* Action item:
Quote the listing below word for word, stopping after the line that contains "Psicóloga/ Life Coach".

* Records for processing:
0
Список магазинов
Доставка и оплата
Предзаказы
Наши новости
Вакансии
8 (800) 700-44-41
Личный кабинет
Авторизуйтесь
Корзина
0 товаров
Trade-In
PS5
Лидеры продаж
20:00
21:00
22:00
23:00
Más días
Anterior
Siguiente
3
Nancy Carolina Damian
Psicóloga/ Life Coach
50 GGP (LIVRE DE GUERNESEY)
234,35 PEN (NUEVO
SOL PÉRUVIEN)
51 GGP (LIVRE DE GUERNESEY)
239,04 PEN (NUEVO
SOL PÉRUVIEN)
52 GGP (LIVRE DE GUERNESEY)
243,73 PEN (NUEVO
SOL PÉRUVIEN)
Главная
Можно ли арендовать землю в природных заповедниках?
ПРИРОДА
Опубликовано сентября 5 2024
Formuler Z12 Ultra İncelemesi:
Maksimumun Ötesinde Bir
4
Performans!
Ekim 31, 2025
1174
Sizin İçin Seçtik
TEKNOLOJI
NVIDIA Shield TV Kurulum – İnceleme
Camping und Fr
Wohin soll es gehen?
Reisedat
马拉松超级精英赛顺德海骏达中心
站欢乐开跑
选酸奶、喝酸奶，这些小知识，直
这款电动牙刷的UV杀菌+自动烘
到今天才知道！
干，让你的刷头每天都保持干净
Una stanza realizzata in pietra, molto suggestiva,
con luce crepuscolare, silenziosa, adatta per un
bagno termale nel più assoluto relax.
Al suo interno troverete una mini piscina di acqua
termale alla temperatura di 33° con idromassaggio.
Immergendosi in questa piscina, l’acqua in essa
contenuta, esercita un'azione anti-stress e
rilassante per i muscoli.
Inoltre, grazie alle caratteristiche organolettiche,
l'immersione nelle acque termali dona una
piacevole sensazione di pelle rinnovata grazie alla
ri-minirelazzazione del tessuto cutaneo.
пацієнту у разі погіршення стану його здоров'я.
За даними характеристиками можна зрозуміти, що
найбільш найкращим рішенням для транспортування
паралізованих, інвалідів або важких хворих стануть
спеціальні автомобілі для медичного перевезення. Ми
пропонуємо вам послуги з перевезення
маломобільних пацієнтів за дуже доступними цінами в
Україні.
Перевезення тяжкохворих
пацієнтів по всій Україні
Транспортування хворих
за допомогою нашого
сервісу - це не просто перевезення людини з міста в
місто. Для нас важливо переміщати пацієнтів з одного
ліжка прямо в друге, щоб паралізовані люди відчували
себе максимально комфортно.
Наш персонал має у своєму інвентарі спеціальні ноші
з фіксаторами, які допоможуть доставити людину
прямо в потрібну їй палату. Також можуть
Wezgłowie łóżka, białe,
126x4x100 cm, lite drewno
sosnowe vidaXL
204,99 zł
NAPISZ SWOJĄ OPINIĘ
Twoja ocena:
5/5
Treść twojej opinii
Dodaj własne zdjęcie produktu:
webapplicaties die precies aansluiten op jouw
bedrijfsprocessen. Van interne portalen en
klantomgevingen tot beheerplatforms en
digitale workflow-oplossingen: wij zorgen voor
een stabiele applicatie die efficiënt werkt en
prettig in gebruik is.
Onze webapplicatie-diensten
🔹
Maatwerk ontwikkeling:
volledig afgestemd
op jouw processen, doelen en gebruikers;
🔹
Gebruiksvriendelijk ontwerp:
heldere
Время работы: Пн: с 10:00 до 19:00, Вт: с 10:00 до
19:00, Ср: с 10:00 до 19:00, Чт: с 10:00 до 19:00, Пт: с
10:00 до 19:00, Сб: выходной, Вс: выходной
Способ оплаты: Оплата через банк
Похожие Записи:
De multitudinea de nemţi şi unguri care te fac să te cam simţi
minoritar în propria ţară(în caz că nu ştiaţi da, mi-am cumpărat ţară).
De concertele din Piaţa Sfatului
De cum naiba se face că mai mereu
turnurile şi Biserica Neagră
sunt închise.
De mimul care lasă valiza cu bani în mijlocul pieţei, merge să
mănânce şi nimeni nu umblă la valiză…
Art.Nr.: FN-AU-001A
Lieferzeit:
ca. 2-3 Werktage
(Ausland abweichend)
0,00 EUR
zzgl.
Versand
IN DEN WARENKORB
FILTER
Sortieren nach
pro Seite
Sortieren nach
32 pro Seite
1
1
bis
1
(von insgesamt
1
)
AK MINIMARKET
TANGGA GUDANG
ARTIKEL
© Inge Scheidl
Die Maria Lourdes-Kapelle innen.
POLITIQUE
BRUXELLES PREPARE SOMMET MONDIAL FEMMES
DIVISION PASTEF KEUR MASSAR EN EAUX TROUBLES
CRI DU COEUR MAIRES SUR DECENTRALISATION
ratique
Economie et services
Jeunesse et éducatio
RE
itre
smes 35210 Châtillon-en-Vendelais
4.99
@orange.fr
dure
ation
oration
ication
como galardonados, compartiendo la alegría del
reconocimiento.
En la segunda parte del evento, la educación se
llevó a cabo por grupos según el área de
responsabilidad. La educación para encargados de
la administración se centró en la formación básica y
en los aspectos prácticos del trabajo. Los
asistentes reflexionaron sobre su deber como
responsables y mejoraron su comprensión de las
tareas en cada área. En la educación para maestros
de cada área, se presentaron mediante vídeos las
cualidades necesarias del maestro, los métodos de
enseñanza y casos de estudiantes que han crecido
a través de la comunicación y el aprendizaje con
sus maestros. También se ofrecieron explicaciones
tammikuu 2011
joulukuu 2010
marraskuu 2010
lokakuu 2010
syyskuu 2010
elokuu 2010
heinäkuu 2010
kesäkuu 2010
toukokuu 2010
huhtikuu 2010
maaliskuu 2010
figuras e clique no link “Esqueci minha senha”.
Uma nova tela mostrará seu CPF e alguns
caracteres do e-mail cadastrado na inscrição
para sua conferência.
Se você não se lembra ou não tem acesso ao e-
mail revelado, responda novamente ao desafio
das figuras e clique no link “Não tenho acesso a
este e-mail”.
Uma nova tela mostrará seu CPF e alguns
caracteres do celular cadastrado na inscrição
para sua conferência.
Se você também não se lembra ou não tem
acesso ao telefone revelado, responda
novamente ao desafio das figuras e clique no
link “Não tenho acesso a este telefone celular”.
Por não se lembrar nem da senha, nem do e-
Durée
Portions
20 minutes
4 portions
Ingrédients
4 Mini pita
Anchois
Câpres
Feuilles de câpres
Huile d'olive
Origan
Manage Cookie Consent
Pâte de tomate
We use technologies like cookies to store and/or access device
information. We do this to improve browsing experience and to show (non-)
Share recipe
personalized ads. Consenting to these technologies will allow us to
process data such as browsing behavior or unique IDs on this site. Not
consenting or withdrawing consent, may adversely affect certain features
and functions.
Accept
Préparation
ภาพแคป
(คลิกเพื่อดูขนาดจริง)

* Solution for this problem:
0
Список магазинов
Доставка и оплата
Предзаказы
Наши новости
Вакансии
8 (800) 700-44-41
Личный кабинет
Авторизуйтесь
Корзина
0 товаров
Trade-In
PS5
Лидеры продаж
20:00
21:00
22:00
23:00
Más días
Anterior
Siguiente
3
Nancy Carolina Damian
Psicóloga/ Life Coach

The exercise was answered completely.